Anyway, I'd say that leading by example (over-explain, understand what others are doing, ask for clarifications when you don't understand and appreciate, encourage what you understand and appreciate) is the most powerful tool you have in improving the play of your group. I don't usually use explicit teaching or training or anything like that myself; roleplaying is supposed to be fun, so we'll just play at a level that is currently feasible for us, while pushing the envelope to expand our abilities. I definitely don't set myself up as a guru for the group; not only would that be foolish when we're working on mutual cooperative skills, but it would also take away attention from play. Much better to play with passion and give immediate feedback on both good and not so good play to the others - not feedback that a guru would give to a student, but feedback from one player to another. I don't really remember that this method would have failed in the long term for me, unless we count the times when a co-player's interests in gaming have been incompatible with mine.

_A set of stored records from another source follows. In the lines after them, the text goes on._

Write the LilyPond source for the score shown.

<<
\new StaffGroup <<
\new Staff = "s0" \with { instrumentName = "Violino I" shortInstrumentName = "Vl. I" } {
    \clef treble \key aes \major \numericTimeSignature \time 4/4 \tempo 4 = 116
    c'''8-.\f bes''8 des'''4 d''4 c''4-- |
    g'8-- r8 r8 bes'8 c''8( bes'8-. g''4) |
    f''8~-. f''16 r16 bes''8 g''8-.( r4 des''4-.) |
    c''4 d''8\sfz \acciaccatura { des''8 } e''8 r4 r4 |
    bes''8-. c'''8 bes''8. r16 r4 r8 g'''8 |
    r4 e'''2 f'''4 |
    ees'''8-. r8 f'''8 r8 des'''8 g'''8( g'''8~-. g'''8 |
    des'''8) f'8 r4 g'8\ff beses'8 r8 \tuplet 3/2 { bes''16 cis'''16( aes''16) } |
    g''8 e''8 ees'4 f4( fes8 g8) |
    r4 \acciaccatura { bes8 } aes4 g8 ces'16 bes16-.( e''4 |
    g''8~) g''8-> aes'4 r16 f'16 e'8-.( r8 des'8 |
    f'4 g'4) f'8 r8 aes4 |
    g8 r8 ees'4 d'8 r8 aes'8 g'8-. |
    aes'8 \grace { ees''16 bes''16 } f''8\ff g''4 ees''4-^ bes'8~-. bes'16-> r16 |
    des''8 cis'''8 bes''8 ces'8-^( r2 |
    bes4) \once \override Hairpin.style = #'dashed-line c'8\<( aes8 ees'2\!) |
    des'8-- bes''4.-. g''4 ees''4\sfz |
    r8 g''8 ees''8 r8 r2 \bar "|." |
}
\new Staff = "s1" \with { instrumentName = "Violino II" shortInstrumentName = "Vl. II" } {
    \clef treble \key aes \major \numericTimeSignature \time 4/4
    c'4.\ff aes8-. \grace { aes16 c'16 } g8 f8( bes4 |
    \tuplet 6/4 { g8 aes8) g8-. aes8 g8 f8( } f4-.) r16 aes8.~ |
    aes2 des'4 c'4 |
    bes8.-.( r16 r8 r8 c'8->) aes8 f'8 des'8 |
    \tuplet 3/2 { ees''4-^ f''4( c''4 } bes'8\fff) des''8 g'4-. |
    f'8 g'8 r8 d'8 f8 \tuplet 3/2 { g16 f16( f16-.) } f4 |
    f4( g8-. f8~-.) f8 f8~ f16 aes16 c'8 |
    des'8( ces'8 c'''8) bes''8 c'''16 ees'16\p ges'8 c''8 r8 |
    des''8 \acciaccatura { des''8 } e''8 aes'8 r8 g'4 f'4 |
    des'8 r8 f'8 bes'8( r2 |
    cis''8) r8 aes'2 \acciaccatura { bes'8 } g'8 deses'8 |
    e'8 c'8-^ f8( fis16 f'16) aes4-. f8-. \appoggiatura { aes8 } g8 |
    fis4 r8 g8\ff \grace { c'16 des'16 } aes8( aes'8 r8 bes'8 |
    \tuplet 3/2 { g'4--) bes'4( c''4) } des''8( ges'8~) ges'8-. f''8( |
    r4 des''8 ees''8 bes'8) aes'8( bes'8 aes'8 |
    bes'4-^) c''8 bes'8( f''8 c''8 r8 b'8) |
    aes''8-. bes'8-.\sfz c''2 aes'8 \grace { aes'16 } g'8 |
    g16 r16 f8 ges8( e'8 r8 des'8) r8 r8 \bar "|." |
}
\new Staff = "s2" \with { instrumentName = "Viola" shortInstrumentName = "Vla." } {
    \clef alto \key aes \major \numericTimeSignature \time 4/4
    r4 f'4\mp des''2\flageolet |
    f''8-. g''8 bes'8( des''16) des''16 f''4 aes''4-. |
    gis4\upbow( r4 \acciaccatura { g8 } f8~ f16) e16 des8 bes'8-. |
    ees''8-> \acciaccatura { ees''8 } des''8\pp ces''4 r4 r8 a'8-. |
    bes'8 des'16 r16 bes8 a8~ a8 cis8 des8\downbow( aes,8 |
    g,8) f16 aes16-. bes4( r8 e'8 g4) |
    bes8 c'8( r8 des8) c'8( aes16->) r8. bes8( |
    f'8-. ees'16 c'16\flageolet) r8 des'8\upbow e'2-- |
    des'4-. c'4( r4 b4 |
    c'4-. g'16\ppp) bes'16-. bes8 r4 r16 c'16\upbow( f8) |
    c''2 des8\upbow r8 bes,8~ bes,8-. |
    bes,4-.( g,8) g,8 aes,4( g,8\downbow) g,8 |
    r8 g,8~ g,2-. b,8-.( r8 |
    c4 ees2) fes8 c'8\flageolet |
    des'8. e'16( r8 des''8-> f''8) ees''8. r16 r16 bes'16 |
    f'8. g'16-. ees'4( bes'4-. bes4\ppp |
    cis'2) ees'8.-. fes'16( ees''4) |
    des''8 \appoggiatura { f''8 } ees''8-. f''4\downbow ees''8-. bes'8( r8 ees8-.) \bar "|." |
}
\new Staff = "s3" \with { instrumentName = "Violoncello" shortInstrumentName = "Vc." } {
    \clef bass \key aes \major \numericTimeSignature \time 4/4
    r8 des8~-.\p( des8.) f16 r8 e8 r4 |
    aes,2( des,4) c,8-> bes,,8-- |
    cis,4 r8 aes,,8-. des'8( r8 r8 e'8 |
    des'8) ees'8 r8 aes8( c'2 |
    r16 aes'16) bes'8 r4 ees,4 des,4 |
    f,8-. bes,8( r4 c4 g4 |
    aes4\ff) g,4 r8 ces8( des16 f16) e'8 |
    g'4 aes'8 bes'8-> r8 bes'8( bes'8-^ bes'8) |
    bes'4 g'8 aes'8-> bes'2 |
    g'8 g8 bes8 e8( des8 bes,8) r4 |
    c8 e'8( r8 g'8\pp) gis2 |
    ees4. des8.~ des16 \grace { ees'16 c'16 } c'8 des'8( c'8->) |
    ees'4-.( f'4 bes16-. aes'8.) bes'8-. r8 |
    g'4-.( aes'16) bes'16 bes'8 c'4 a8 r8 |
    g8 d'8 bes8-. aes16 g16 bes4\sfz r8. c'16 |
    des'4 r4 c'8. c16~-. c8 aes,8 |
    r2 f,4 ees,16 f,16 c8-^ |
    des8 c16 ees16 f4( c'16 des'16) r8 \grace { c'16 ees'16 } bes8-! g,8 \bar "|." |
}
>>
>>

Incidentally, a 15 minute solo scene is not a bad length; I wouldn't necessarily go over that in any but the most passionate groups. In fact, thinking back on my last year of TSoY play, there was just one mini-campaign I played in Helsinki with some old friends where we had the social robustness for fully independent characters who'd only encounter each other incindentally, through crosses and weaves. Those particular three sessions were very strongly predicated on complex scenes for fully independent characters; players went well over an hour at a time without having their own character in a scene. However, in 85% of my play through last year we've had a rudimentary party in the campaign, although not necessarily all characters have been part of the party and not all party members have had the same motivations. Part of this is because I play a lot with teenagers who tend towards pretty uneven play, but mostly it's just that I haven't had time for a full, leisurely campaign with undeterminate sessions and plenty of time to build up the fiction.

But that's that - I need to focus on the upcoming Spiel Essen convention now for a bit. I'll read up on your campaign at some point (maybe after the convention) - do take it up if you have any other concerns or ideas about the game; I like discussing actual play of TSoY.